**Okuma metni:**
____
5 Ocak 2018 Cuma

Rolling Stones, Kraut Rock, King Crimson- ya da serbest vuruşlu özgür müziğe dair flux

Kuşkusuz; kökleri modern klasik müzik ve free jazz deltalarında olsa da - serbest icra edilerek kaydedilen müziğin; pop müziğin avangard'a dokunan kulvarlarındaki izleğini sürmek, beni hep heyecana sürüklemiştir. Bahsettiğim şeyi sözcükler ile tarif etmek zor olabilir ama bahsettiğim makamı müzik ile örnekleyince daha kapsayıcı sonuç verebilir. İlk aklıma düşen örnek; Rolling Stones'un en serbest ve deneyci kaydını oluşturan Their Satanic Majesties Request albümüdür. Bu albüm, dönemin uzakdoğu esintilerine hiç kapılmadan buram buram 60'ların özgür ruhunun müzikal karşılığı olabilmiştir. Bu vurguyu 2016 da Can Batukan'ın konuk editörilğündeki Underground Poetix'in "Deleuze-Punk" özel sayısındaki yazımda değindikten bir sene sonra aynı vurgular ile Pitcfork'ta karşılaşmam benim için süpriz olmadı. Bahsettiğim makam Stones'un bu en önemli işi sonrası 70'lerin başı ile önce Krautrock ekolünde(özellikle Faust, Neu! ve Can'de) ve Robert Fripp'in imzası olan işlerde(gerek King Crimson gerekse de Bowie'nin Heroes albümü gibi içinde olduğu bir çok şeyde) yoğunlaştığını düşünüyorum.
____
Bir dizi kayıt
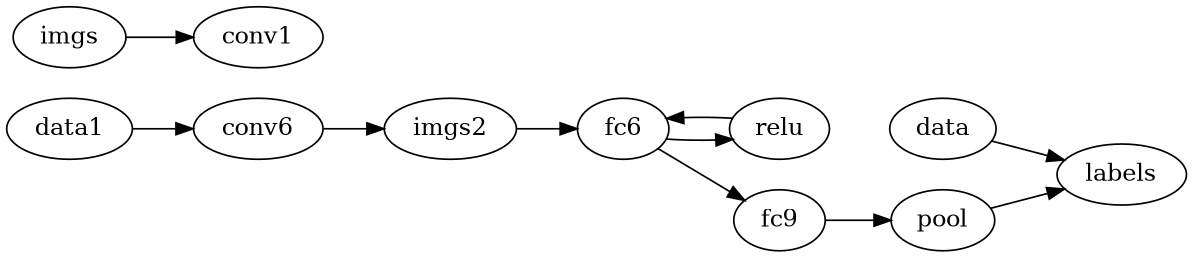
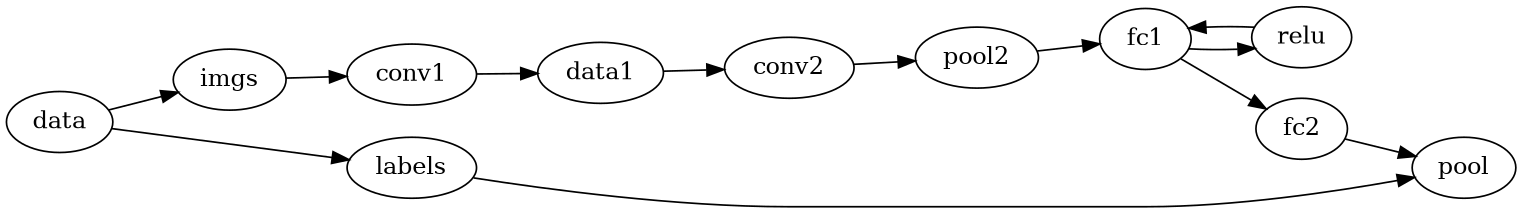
  digraph {
    rankdir=LR
    data
    imgs
    labels
    conv1
    n5 [label=pool]
    n6 [label=data1]
-   conv2 [label=conv6]
-   pool2 [label=imgs2]
-   fc1 [label=fc6]
+   conv2
+   pool2
+   fc1
    relu
-   fc2 [label=fc9]
+   fc2
+   data -> imgs
    data -> labels
    imgs -> conv1
-   n5 -> labels
+   labels -> n5
+   conv1 -> n6
    n6 -> conv2
    conv2 -> pool2
    pool2 -> fc1
    fc1 -> relu
    fc1 -> fc2
    relu -> fc1
    fc2 -> n5
  }
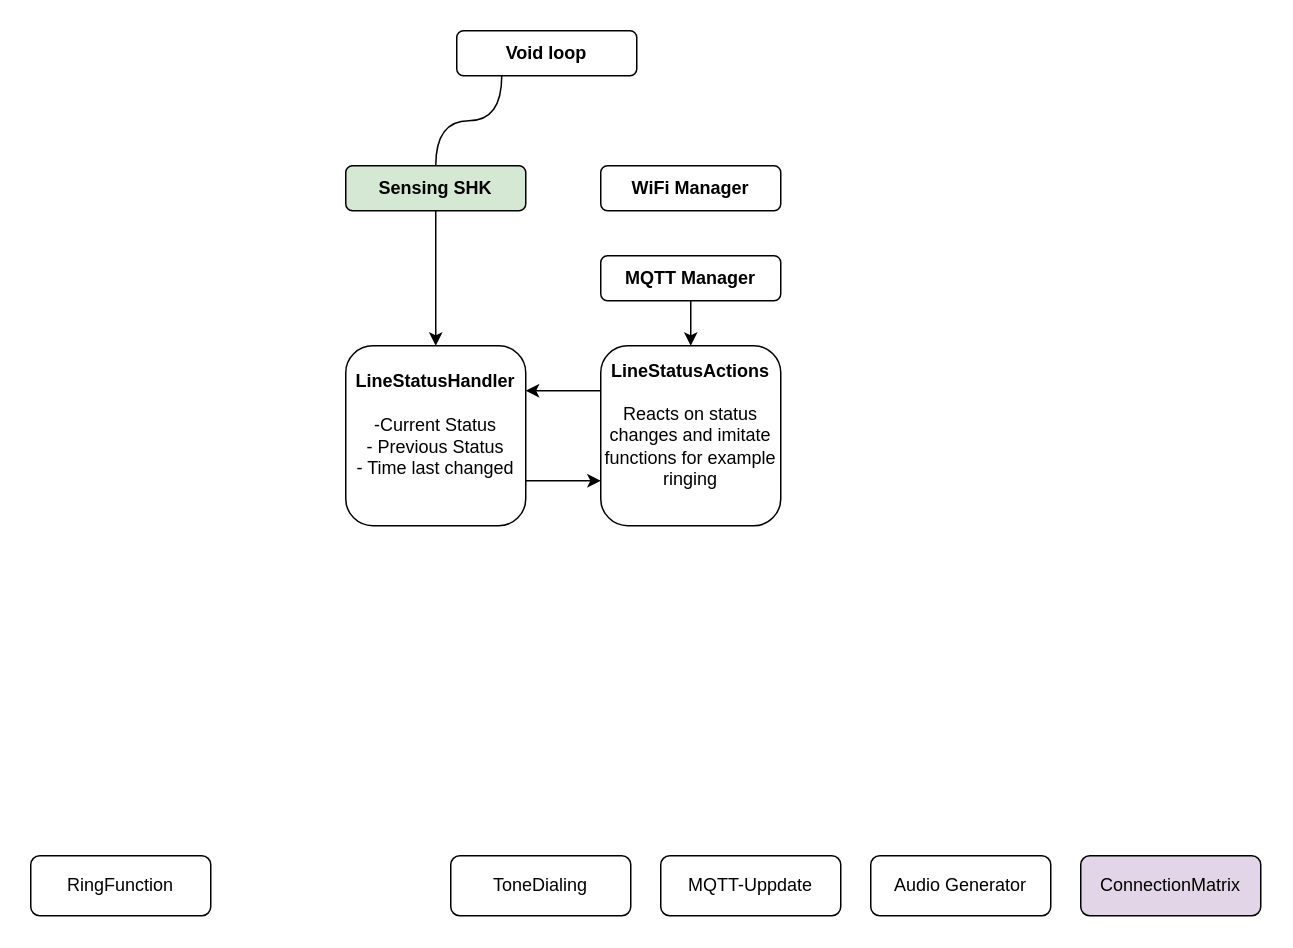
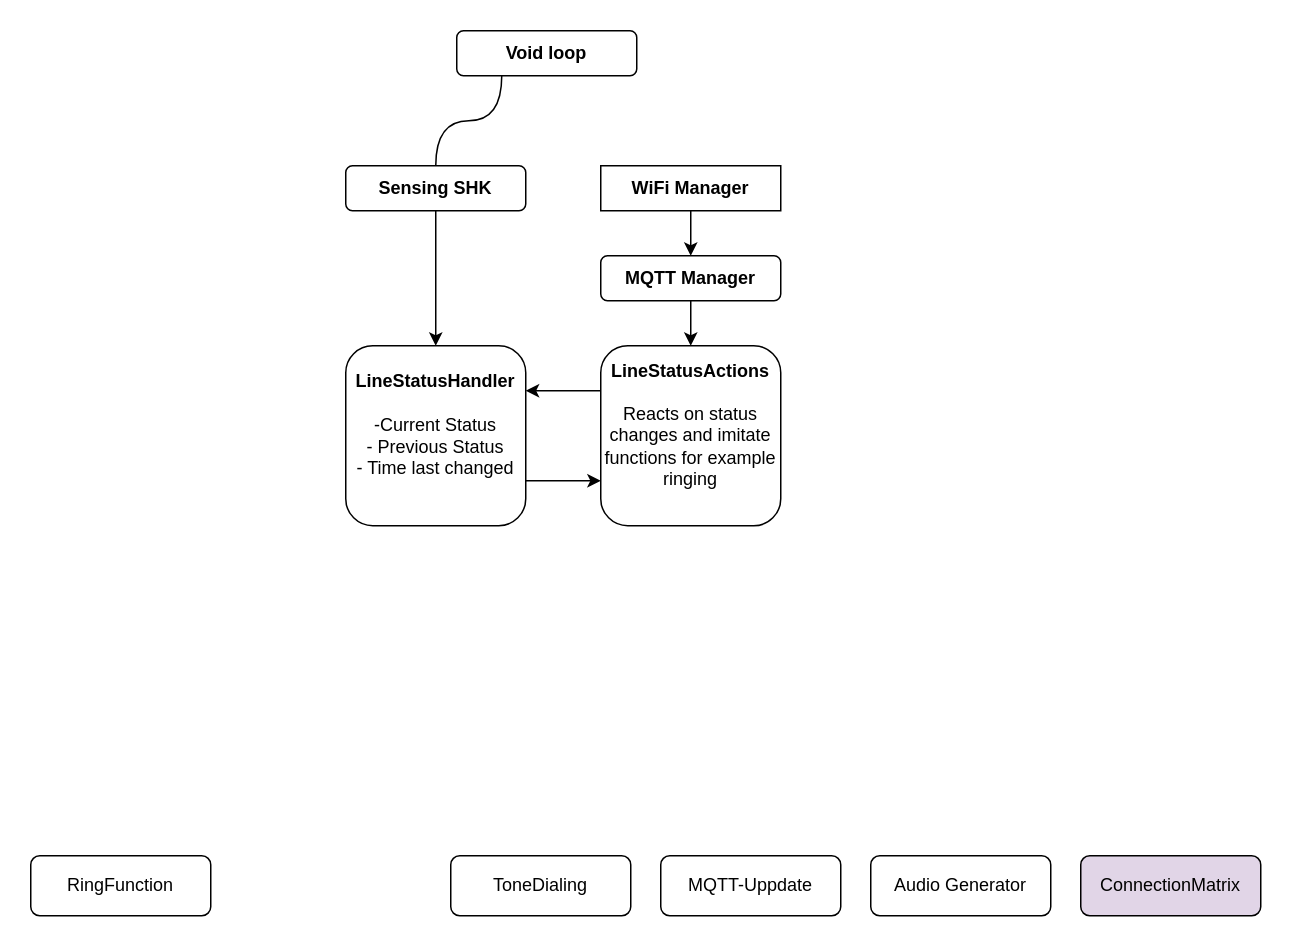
  <mxCell id="0" />
  <mxCell id="1" parent="0" />
  <mxCell id="2" style="edgeStyle=orthogonalEdgeStyle;rounded=0;orthogonalLoop=1;jettySize=auto;html=1;exitX=0.25;exitY=1;exitDx=0;exitDy=0;entryX=0.5;entryY=0;entryDx=0;entryDy=0;curved=1;endArrow=none;" edge="1" parent="1" source="3" target="9"><mxGeometry relative="1" as="geometry" /></mxCell>
  <mxCell id="3" value="&lt;b&gt;Void loop&lt;/b&gt;" style="rounded=1;whiteSpace=wrap;html=1;" vertex="1" parent="1"><mxGeometry x="304" y="20" width="120" height="30" as="geometry" /></mxCell>
- <mxCell id="5" value="&lt;b&gt;WiFi Manager&lt;/b&gt;" style="rounded=1;whiteSpace=wrap;html=1;" vertex="1" parent="1"><mxGeometry x="400" y="110" width="120" height="30" as="geometry" /></mxCell>
+ <mxCell id="4" style="edgeStyle=orthogonalEdgeStyle;rounded=0;orthogonalLoop=1;jettySize=auto;html=1;exitX=0.5;exitY=1;exitDx=0;exitDy=0;" edge="1" parent="1" source="5" target="7"><mxGeometry relative="1" as="geometry" /></mxCell>
+ <mxCell id="5" value="&lt;b&gt;WiFi Manager&lt;/b&gt;" style="whiteSpace=wrap;html=1;rounded=0;" vertex="1" parent="1"><mxGeometry x="400" y="110" width="120" height="30" as="geometry" /></mxCell>
  <mxCell id="6" style="edgeStyle=orthogonalEdgeStyle;rounded=0;orthogonalLoop=1;jettySize=auto;html=1;exitX=0.5;exitY=1;exitDx=0;exitDy=0;entryX=0.5;entryY=0;entryDx=0;entryDy=0;" edge="1" parent="1" source="7" target="13"><mxGeometry relative="1" as="geometry" /></mxCell>
  <mxCell id="7" value="&lt;b&gt;MQTT Manager&lt;/b&gt;" style="rounded=1;whiteSpace=wrap;html=1;" vertex="1" parent="1"><mxGeometry x="400" y="170" width="120" height="30" as="geometry" /></mxCell>
  <mxCell id="8" style="edgeStyle=orthogonalEdgeStyle;rounded=0;orthogonalLoop=1;jettySize=auto;html=1;exitX=0.5;exitY=1;exitDx=0;exitDy=0;entryX=0.5;entryY=0;entryDx=0;entryDy=0;" edge="1" parent="1" source="9" target="11"><mxGeometry relative="1" as="geometry" /></mxCell>
- <mxCell id="9" value="&lt;b&gt;Sensing SHK&lt;/b&gt;" style="rounded=1;whiteSpace=wrap;html=1;fillColor=#d5e8d4;" vertex="1" parent="1"><mxGeometry x="230" y="110" width="120" height="30" as="geometry" /></mxCell>
+ <mxCell id="9" value="&lt;b&gt;Sensing SHK&lt;/b&gt;" style="rounded=1;whiteSpace=wrap;html=1;" vertex="1" parent="1"><mxGeometry x="230" y="110" width="120" height="30" as="geometry" /></mxCell>
  <mxCell id="10" style="edgeStyle=orthogonalEdgeStyle;rounded=0;orthogonalLoop=1;jettySize=auto;html=1;exitX=1;exitY=0.75;exitDx=0;exitDy=0;entryX=0;entryY=0.75;entryDx=0;entryDy=0;" edge="1" parent="1" source="11" target="13"><mxGeometry relative="1" as="geometry" /></mxCell>
  <mxCell id="11" value="&lt;b&gt;LineStatusHandler&lt;/b&gt;&lt;div&gt;&lt;br&gt;&lt;/div&gt;&lt;div&gt;-Current Status&lt;/div&gt;&lt;div&gt;- Previous Status&lt;/div&gt;&lt;div&gt;- Time last changed&lt;/div&gt;&lt;div&gt;&lt;br&gt;&lt;/div&gt;" style="rounded=1;whiteSpace=wrap;html=1;" vertex="1" parent="1"><mxGeometry x="230" y="230" width="120" height="120" as="geometry" /></mxCell>
  <mxCell id="12" style="edgeStyle=orthogonalEdgeStyle;rounded=0;orthogonalLoop=1;jettySize=auto;html=1;exitX=0;exitY=0.25;exitDx=0;exitDy=0;entryX=1;entryY=0.25;entryDx=0;entryDy=0;" edge="1" parent="1" source="13" target="11"><mxGeometry relative="1" as="geometry" /></mxCell>
  <mxCell id="13" value="&lt;b&gt;LineStatusActions&lt;/b&gt;&lt;div&gt;&lt;br&gt;&lt;/div&gt;&lt;div&gt;Reacts on status changes and imitate functions for example ringing&lt;/div&gt;&lt;div&gt;&lt;br&gt;&lt;/div&gt;" style="rounded=1;whiteSpace=wrap;html=1;" vertex="1" parent="1"><mxGeometry x="400" y="230" width="120" height="120" as="geometry" /></mxCell>
  <mxCell id="14" value="RingFunction" style="rounded=1;whiteSpace=wrap;html=1;" vertex="1" parent="1"><mxGeometry x="20" y="570" width="120" height="40" as="geometry" /></mxCell>
  <mxCell id="15" value="ToneDialing" style="rounded=1;whiteSpace=wrap;html=1;" vertex="1" parent="1"><mxGeometry x="300" y="570" width="120" height="40" as="geometry" /></mxCell>
  <mxCell id="16" value="MQTT-Uppdate" style="rounded=1;whiteSpace=wrap;html=1;" vertex="1" parent="1"><mxGeometry x="440" y="570" width="120" height="40" as="geometry" /></mxCell>
  <mxCell id="17" value="Audio Generator" style="rounded=1;whiteSpace=wrap;html=1;" vertex="1" parent="1"><mxGeometry x="580" y="570" width="120" height="40" as="geometry" /></mxCell>
  <mxCell id="18" value="ConnectionMatrix" style="rounded=1;whiteSpace=wrap;html=1;fillColor=#e1d5e7;" vertex="1" parent="1"><mxGeometry x="720" y="570" width="120" height="40" as="geometry" /></mxCell>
____
Rolling Stones, krautrock ve King Crimson üzerinden serbest icra edilen müziği anlatan metni baştan sona hiçbir şeyini değiştirmeden yazın. Bu kayıtların metinle hiçbir bağlantısı yoktur.

**Çözüm aşağıda:**
5 Ocak 2018 Cuma

Rolling Stones, Kraut Rock, King Crimson- ya da serbest vuruşlu özgür müziğe dair flux

Kuşkusuz; kökleri modern klasik müzik ve free jazz deltalarında olsa da - serbest icra edilerek kaydedilen müziğin; pop müziğin avangard'a dokunan kulvarlarındaki izleğini sürmek, beni hep heyecana sürüklemiştir. Bahsettiğim şeyi sözcükler ile tarif etmek zor olabilir ama bahsettiğim makamı müzik ile örnekleyince daha kapsayıcı sonuç verebilir. İlk aklıma düşen örnek; Rolling Stones'un en serbest ve deneyci kaydını oluşturan Their Satanic Majesties Request albümüdür. Bu albüm, dönemin uzakdoğu esintilerine hiç kapılmadan buram buram 60'ların özgür ruhunun müzikal karşılığı olabilmiştir. Bu vurguyu 2016 da Can Batukan'ın konuk editörilğündeki Underground Poetix'in "Deleuze-Punk" özel sayısındaki yazımda değindikten bir sene sonra aynı vurgular ile Pitcfork'ta karşılaşmam benim için süpriz olmadı. Bahsettiğim makam Stones'un bu en önemli işi sonrası 70'lerin başı ile önce Krautrock ekolünde(özellikle Faust, Neu! ve Can'de) ve Robert Fripp'in imzası olan işlerde(gerek King Crimson gerekse de Bowie'nin Heroes albümü gibi içinde olduğu bir çok şeyde) yoğunlaştığını düşünüyorum.